Oxygen-depleted environments, while naturally present on Earth, are expanding due to human activity and climate change, creating oxygen minimum zones (OMZ). The absence of oxygen dramatically alters ecosystems functioning, restricting habitats for most aquatic organisms except specific group of microorganisms. These microorganisms present unique metabolic capability not relying on oxygen while also producing greenhouse gases. Hence, the expansion of OMZs makes their study increasingly critical.
OMZs microbial communities are traditionally studied using metagenomics and metatranscriptomics approaches, providing information on community structure, functional potential and genes expression. However, these approaches can't capture community metabolic capability. Metabolisms are one of the microbial community structure driving forces as well as the direct representations of the interactions between the community and its environment. Unfortunately, the methods required to study the community metabolisms are not yet possible to be applied on environmental community due to the sheer complexity of them.
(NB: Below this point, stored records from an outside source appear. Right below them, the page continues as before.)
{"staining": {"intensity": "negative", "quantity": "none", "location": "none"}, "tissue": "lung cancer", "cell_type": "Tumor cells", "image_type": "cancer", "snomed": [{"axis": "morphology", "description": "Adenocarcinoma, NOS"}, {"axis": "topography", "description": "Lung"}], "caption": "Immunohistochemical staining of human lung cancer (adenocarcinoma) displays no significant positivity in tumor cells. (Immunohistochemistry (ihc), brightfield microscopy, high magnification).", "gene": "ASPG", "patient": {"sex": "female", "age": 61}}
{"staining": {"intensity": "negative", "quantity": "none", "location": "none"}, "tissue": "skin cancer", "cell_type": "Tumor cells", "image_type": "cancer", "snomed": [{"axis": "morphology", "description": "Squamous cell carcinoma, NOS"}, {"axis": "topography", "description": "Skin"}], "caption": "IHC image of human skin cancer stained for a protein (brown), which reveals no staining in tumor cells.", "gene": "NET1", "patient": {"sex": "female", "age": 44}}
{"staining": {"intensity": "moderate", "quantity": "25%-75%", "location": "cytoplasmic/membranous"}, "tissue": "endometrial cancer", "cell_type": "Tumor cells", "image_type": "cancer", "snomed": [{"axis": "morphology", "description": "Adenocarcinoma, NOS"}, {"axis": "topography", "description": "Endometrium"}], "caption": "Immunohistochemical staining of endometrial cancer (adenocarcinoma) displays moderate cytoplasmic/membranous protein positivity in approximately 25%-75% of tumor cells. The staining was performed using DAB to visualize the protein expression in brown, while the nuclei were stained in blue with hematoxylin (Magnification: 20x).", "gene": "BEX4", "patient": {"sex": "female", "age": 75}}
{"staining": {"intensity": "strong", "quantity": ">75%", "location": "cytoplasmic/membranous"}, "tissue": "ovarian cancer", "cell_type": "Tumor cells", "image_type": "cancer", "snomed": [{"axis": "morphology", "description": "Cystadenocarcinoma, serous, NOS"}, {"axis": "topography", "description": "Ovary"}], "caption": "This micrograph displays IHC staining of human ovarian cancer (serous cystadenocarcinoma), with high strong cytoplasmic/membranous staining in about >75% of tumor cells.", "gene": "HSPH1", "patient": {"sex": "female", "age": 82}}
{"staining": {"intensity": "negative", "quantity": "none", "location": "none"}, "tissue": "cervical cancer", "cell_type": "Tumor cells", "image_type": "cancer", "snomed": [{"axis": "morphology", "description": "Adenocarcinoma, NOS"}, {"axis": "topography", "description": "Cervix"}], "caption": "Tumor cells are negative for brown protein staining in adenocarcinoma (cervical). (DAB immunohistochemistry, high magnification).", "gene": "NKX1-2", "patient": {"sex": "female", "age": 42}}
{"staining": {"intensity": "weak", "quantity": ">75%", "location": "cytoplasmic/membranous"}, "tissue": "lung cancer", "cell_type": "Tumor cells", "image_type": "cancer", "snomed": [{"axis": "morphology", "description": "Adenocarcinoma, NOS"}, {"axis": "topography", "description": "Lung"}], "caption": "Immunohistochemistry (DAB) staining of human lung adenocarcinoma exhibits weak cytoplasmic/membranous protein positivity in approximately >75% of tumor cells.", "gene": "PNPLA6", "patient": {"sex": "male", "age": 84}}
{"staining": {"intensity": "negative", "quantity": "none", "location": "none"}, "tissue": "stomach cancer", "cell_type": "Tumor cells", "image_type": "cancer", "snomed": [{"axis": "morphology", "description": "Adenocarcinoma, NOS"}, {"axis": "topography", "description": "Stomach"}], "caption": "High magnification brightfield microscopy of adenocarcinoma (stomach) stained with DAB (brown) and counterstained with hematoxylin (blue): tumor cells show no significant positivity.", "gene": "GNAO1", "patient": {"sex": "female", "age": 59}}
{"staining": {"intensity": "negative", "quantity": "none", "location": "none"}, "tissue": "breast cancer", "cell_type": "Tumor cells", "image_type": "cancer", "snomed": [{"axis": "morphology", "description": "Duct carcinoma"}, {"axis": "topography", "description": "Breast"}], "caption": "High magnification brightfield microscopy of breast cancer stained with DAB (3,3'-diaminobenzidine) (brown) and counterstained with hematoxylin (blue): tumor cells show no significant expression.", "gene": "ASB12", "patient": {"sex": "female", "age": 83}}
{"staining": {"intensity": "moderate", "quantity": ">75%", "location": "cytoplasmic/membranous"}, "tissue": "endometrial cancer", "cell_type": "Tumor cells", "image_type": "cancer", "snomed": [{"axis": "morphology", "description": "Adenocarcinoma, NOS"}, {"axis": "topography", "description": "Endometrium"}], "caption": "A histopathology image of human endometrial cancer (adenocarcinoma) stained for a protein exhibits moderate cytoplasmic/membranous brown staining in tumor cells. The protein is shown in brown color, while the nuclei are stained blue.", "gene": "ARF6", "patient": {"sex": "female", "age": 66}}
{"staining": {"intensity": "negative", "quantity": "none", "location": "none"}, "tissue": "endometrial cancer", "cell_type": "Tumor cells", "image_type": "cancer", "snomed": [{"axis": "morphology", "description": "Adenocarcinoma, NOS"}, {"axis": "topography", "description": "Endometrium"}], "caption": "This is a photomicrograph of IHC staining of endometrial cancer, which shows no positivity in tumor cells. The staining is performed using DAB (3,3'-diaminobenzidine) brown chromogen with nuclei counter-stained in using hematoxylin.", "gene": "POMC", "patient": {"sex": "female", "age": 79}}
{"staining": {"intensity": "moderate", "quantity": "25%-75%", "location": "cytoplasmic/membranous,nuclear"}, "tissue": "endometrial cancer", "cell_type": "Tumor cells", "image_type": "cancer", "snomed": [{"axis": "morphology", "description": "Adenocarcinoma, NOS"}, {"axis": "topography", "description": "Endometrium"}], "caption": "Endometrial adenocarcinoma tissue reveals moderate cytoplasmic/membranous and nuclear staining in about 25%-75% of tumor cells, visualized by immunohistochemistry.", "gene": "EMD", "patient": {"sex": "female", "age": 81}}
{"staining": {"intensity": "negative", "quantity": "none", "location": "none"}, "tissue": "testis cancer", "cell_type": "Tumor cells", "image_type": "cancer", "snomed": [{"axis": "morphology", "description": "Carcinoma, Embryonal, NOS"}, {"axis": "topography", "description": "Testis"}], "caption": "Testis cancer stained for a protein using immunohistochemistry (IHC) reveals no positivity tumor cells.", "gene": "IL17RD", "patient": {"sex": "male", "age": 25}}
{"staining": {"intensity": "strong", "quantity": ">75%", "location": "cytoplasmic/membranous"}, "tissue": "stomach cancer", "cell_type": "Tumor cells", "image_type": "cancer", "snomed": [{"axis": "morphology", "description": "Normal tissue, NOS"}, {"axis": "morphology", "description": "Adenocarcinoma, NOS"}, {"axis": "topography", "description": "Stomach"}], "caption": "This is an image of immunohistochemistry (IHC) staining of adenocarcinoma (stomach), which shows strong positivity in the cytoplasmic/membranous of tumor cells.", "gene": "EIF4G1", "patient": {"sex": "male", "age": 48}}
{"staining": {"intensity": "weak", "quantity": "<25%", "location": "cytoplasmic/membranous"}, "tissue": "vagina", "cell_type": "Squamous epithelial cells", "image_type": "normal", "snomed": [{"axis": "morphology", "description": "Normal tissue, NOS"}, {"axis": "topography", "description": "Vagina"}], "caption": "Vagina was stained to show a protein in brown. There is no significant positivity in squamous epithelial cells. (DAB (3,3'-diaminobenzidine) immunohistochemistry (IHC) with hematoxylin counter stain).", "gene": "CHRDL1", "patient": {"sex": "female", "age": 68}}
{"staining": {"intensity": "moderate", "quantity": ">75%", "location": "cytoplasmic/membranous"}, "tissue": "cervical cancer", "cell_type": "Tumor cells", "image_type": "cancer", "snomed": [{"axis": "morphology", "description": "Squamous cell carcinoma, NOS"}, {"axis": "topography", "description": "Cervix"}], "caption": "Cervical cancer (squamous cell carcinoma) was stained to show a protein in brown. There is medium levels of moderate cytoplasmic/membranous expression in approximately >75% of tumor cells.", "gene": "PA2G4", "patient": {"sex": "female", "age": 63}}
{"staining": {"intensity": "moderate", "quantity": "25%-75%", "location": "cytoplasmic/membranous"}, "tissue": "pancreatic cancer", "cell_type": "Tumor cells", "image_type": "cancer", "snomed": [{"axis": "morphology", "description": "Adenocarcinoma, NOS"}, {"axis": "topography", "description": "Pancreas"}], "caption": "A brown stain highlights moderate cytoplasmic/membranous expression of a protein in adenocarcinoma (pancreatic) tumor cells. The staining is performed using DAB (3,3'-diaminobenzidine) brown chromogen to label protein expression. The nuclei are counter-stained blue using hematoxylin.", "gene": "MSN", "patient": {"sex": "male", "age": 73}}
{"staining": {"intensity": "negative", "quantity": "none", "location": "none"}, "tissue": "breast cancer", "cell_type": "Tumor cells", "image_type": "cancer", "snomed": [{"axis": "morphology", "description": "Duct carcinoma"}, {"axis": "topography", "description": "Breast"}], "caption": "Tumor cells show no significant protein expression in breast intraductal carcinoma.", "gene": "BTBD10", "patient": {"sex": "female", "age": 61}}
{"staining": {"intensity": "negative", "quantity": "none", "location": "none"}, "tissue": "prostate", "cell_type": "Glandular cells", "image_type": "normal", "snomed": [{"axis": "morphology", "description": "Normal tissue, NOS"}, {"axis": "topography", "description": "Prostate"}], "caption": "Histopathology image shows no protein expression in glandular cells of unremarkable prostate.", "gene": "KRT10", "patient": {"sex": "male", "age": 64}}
Metabolic modelling offers a powerful alternative by enabling simulation of microbial metabolisms, based on genomic data collected from the environment, under controlled conditions in a virtual environment. Hence, when studies on community structural stability are highly difficult to carry with traditional methods, metabolic models, in combination with multi-omics datasets, can provide new approaches to observe community stability and resilience to environmental stressors.
My research vision is to develop microbial ecology through an interdisciplinary approach, merging traditional microbial ecology tools with mathematics simulation. Not only can it provide new ways of performing microbial ecology studies, the field of theoretical microbial ecology also has much to gain with the development of more accurate ecological concepts and models.